Como vê, concordo consigo que as patentes são um instrumento de litigação.
Mas, precisamente por isso, é que são uma medida de inovação económica, e portanto de progresso!
Noto-lhe, e a propósito, que tenho alguma experiência do assunto. Trabalhei durante 7 anos com a EFACEC, de facto dentro da EFACEC embora com um estatuto especial, na direcção do desenvolvimento de raíz de uma linha de produtos digitais inteiramente nova.
Sei que há muito pouca gente na Academia ou na política com esta minha experiência, e por isso é que as mistificações nesta matéria me irritam tanto!
Ora na EFACEC implementei uma ideia em cuja criação participara num grupo americano com que criei um Standard usado nos EUA - não propriamente software, mas umas equações implementadas depois por software. O que fiz foi adaptar essas equações às normas usadas na Europa, e penso que o assunto era patenteável. Mas a Administração da EFACEC achou, a meu ver não tendo percebido bem o alcance da coisa, que era perda de tempo porque os produtos de software evoleum depressa e que o mantém a liderança é a constante mudança, e não as patentes.
De qualquer modo, portanto, vivi bem a questão das patentes numa óptica empresarial, que é onde fazem sentido.
Claro que as patentes não são uma medida perfeita da inovação industrial. Mas correlacionam-se muito, à escala macro-económica. Basta analisar a lista dos países e as suas patentes no último post que coloquei hoje.
Quem são os países que têm tão poucas patentes per capita como nós? A Roménia, a Lituânia, a Polónia... ou seja: países de que não se conhece nenhum produto de alta tecnologia no mercado, como nós!
O que está aqui em causa, entretanto, não é se em Portugal se faz muita ou pouca I&D, que é o que o Governo se tem preocupado em mostrar, mas sim se a I&D feita tem algum retorno económico para o país. E é óbvio que não!
Porque para que tivesse ter-se-ia de mexer no tecido empresarial, e não simplesmente financiar bolsas e subsídios e descontos fiscais.
Ter-se-ia de mexer activamente, como aliás o Governo até está a fazer em muitas áreas, nos !ajustes directos", nos "PIN", etc.

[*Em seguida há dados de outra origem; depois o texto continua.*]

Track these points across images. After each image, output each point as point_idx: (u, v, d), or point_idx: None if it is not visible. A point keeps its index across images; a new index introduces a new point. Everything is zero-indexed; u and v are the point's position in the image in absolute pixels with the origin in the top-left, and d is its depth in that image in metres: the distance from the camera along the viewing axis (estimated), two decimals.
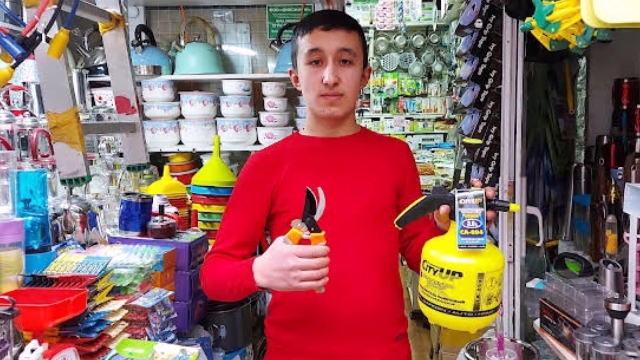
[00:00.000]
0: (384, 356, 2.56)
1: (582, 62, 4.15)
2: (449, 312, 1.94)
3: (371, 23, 12.07)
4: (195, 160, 5.25)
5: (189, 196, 3.75)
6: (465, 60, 4.04)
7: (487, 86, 3.57)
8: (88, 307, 1.89)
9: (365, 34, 3.01)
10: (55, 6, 2.26)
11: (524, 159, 3.34)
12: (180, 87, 5.30)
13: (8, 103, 3.31)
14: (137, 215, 2.82)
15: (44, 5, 2.15)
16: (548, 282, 2.85)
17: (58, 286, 1.96)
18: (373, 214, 2.53)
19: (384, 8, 11.93)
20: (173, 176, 4.00)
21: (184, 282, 2.76)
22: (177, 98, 5.15)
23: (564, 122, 3.95)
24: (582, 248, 3.58)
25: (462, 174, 5.09)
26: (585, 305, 2.54)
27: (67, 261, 2.11)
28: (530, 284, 3.28)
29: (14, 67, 2.08)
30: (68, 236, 2.65)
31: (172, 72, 5.27)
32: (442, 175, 8.45)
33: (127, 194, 2.92)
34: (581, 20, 1.51)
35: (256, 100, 5.29)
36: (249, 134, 5.05)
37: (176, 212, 3.18)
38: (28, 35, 2.12)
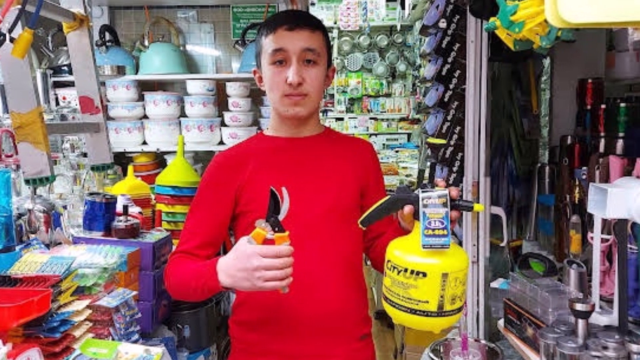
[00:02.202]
0: (347, 356, 2.57)
1: (546, 62, 4.17)
2: (413, 312, 1.95)
3: (335, 23, 12.05)
4: (159, 160, 5.24)
5: (153, 196, 3.74)
6: (429, 60, 4.05)
7: (451, 86, 3.58)
8: (52, 307, 1.88)
9: (329, 34, 3.01)
10: (19, 6, 2.25)
11: (488, 159, 3.35)
12: (144, 87, 5.28)
13: None
14: (101, 215, 2.82)
15: (7, 6, 2.14)
16: (512, 282, 2.86)
17: (22, 286, 1.95)
18: (337, 214, 2.54)
19: (348, 8, 11.92)
20: (137, 176, 3.99)
21: (148, 282, 2.76)
22: (141, 98, 5.14)
23: (528, 122, 3.96)
24: (546, 248, 3.58)
25: (426, 174, 5.12)
26: (549, 305, 2.55)
27: (31, 261, 2.10)
28: (494, 284, 3.29)
29: None
30: (32, 236, 2.63)
31: (136, 72, 5.25)
32: (406, 175, 8.48)
33: (91, 194, 2.91)
34: (545, 20, 1.52)
35: (220, 100, 5.29)
36: (213, 134, 5.05)
37: (140, 212, 3.18)
38: None
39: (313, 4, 11.65)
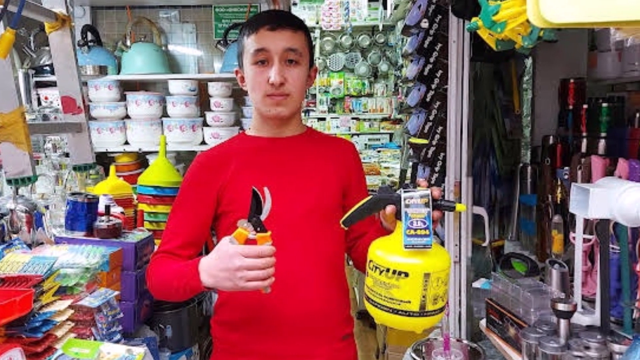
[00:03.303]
0: (330, 356, 2.58)
1: (528, 62, 4.19)
2: (395, 312, 1.95)
3: (317, 23, 12.02)
4: (141, 160, 5.21)
5: (135, 196, 3.74)
6: (412, 60, 4.05)
7: (433, 86, 3.57)
8: (34, 307, 1.88)
9: (312, 34, 3.01)
10: (0, 6, 2.24)
11: (470, 159, 3.35)
12: (127, 87, 5.26)
13: None
14: (83, 215, 2.81)
15: None
16: (494, 282, 2.86)
17: (4, 286, 1.94)
18: (319, 214, 2.54)
19: (330, 8, 11.90)
20: (119, 176, 3.98)
21: (130, 282, 2.76)
22: (123, 98, 5.10)
23: (510, 122, 3.97)
24: (528, 248, 3.58)
25: (408, 174, 5.11)
26: (532, 305, 2.56)
27: (13, 261, 2.10)
28: (476, 284, 3.29)
29: None
30: (14, 236, 2.63)
31: (118, 72, 5.21)
32: (388, 175, 8.47)
33: (73, 194, 2.91)
34: (527, 20, 1.53)
35: (202, 100, 5.27)
36: (195, 134, 5.04)
37: (122, 212, 3.17)
38: None
39: (295, 4, 11.63)
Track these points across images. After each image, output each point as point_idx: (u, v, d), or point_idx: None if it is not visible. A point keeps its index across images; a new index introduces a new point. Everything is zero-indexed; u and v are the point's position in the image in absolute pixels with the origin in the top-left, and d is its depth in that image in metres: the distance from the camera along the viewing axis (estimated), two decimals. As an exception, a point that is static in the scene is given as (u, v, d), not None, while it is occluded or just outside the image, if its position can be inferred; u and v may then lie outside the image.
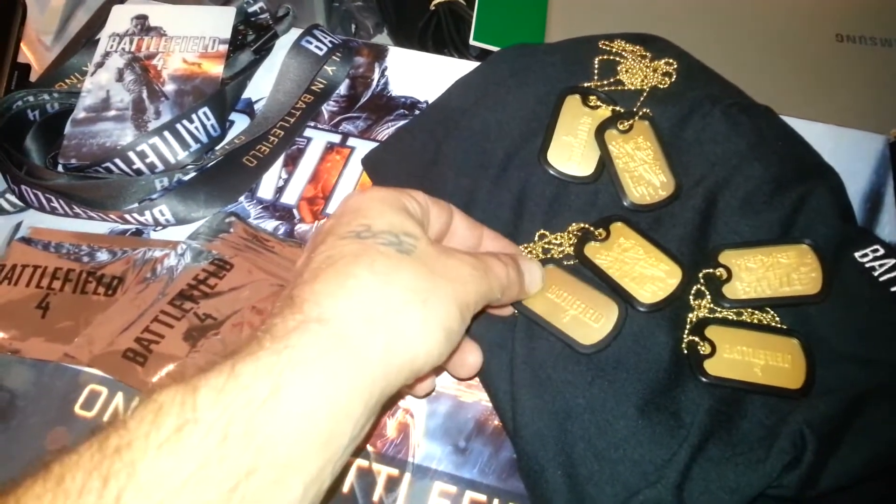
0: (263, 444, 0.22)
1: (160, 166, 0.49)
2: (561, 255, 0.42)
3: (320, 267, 0.28)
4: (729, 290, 0.41)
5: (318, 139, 0.54)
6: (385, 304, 0.27)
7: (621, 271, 0.41)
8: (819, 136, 0.50)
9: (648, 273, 0.41)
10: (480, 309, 0.32)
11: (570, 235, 0.42)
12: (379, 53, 0.58)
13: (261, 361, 0.24)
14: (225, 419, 0.22)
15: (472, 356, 0.37)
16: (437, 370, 0.34)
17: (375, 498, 0.39)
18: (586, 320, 0.39)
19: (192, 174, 0.50)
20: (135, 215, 0.48)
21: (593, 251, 0.42)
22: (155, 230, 0.49)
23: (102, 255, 0.47)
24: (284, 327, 0.25)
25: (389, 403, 0.31)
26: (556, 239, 0.42)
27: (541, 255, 0.42)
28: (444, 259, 0.30)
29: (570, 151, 0.45)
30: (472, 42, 0.68)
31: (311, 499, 0.24)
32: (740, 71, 0.50)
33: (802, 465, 0.34)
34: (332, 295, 0.26)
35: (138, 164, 0.49)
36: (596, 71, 0.48)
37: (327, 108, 0.55)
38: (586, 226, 0.42)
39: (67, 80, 0.57)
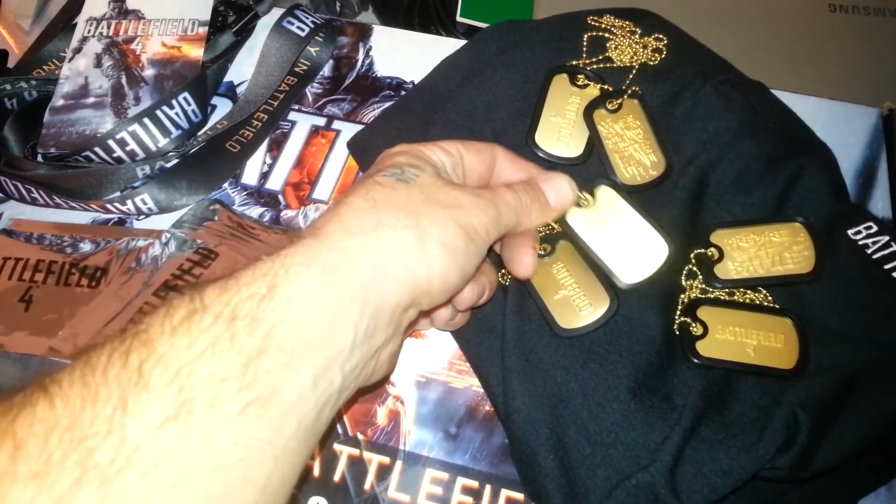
0: (269, 330, 0.24)
1: (141, 154, 0.48)
2: (551, 232, 0.41)
3: (328, 206, 0.30)
4: (721, 270, 0.40)
5: (302, 122, 0.53)
6: (375, 223, 0.28)
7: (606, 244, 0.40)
8: (811, 110, 0.50)
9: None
10: (501, 235, 0.34)
11: None
12: (363, 32, 0.57)
13: (258, 268, 0.26)
14: (230, 309, 0.24)
15: (469, 289, 0.36)
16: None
17: (367, 486, 0.38)
18: (575, 304, 0.39)
19: (174, 161, 0.49)
20: (116, 205, 0.47)
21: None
22: (138, 219, 0.48)
23: (85, 246, 0.46)
24: (282, 246, 0.27)
25: (409, 327, 0.32)
26: None
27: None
28: (445, 189, 0.31)
29: (559, 132, 0.44)
30: (458, 18, 0.66)
31: (321, 394, 0.25)
32: (731, 44, 0.49)
33: (796, 447, 0.34)
34: (326, 218, 0.29)
35: (118, 153, 0.48)
36: (584, 48, 0.47)
37: (311, 90, 0.54)
38: None
39: (45, 67, 0.56)
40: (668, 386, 0.37)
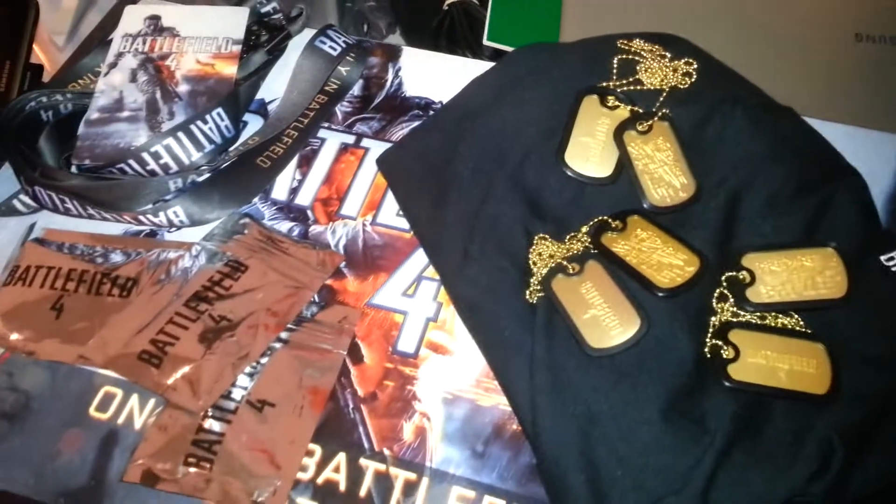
0: None
1: (174, 167, 0.49)
2: (580, 252, 0.41)
3: None
4: (752, 294, 0.40)
5: (331, 140, 0.53)
6: None
7: (639, 259, 0.41)
8: (838, 137, 0.49)
9: (666, 261, 0.40)
10: None
11: (584, 234, 0.42)
12: (392, 54, 0.58)
13: None
14: None
15: None
16: None
17: (393, 502, 0.38)
18: (605, 324, 0.39)
19: (206, 175, 0.50)
20: (149, 216, 0.47)
21: (610, 241, 0.41)
22: (169, 231, 0.49)
23: (116, 257, 0.47)
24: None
25: None
26: (572, 241, 0.42)
27: (557, 254, 0.41)
28: None
29: (588, 152, 0.44)
30: (485, 42, 0.67)
31: None
32: (758, 71, 0.49)
33: (830, 473, 0.34)
34: None
35: (152, 165, 0.48)
36: (614, 70, 0.47)
37: (341, 108, 0.55)
38: (603, 217, 0.42)
39: (80, 81, 0.57)
40: (699, 409, 0.37)
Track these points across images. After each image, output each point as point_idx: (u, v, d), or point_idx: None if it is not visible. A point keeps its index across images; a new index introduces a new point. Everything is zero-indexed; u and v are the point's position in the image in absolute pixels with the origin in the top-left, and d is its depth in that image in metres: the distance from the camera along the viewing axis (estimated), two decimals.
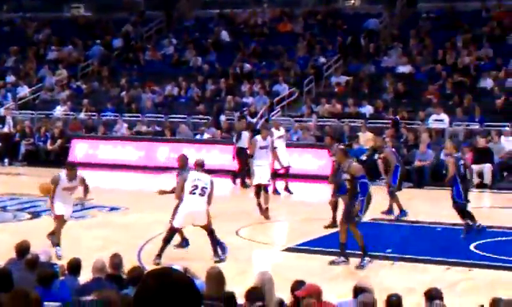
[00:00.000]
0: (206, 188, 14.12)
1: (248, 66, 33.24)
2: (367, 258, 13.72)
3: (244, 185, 23.64)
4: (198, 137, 28.50)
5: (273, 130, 22.25)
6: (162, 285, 3.16)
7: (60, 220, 14.68)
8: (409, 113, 27.34)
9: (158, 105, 32.00)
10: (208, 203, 14.16)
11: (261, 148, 19.11)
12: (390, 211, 18.73)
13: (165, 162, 26.96)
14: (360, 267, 13.63)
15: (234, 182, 24.31)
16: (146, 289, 3.19)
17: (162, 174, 25.89)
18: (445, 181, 16.94)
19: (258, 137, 19.48)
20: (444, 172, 17.71)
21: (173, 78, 33.15)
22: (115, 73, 35.26)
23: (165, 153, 27.73)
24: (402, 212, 18.59)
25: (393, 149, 19.82)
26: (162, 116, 30.60)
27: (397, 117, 26.96)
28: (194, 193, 14.04)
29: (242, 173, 23.89)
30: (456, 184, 16.43)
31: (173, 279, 3.19)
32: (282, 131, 23.07)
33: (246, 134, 24.04)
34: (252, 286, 8.38)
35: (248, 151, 20.87)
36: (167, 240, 14.12)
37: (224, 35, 36.26)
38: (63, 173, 14.79)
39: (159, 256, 13.85)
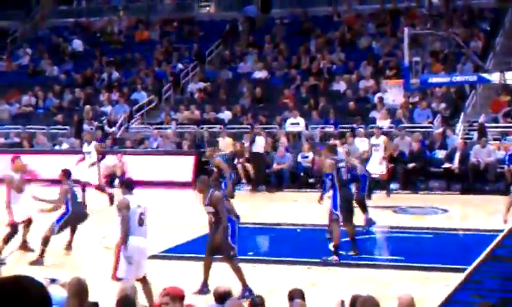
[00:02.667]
0: None
1: (105, 75, 33.08)
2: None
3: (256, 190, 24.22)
4: (56, 147, 28.16)
5: (373, 137, 22.85)
6: (6, 292, 3.01)
7: None
8: (267, 117, 27.87)
9: (15, 116, 31.44)
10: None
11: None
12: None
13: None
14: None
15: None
16: None
17: None
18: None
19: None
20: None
21: (29, 89, 32.63)
22: None
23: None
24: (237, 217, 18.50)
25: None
26: (20, 127, 30.10)
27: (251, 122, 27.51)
28: None
29: (257, 179, 24.48)
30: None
31: (20, 286, 3.05)
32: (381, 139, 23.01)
33: (261, 139, 24.48)
34: (121, 296, 8.45)
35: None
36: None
37: (77, 44, 35.95)
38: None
39: None
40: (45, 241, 15.11)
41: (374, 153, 22.83)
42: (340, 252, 14.86)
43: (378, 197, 21.30)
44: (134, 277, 11.14)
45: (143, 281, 11.44)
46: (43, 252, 15.05)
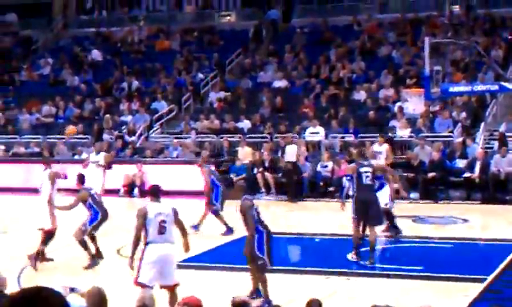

Só que teria de ser com seriedade e competência, e isso é que acho que não acontece!

Borges disse...

Caro Pinto de Sá,
Obrigado pela resposta. Vi o seu post de 13 de Julho sobre o tema.
Esclarecido o assunto, verifico com agrado que estou de acordo consigo, mais uma vez.
Parabéns pela sua cruzada a favor da verdade e da transparência.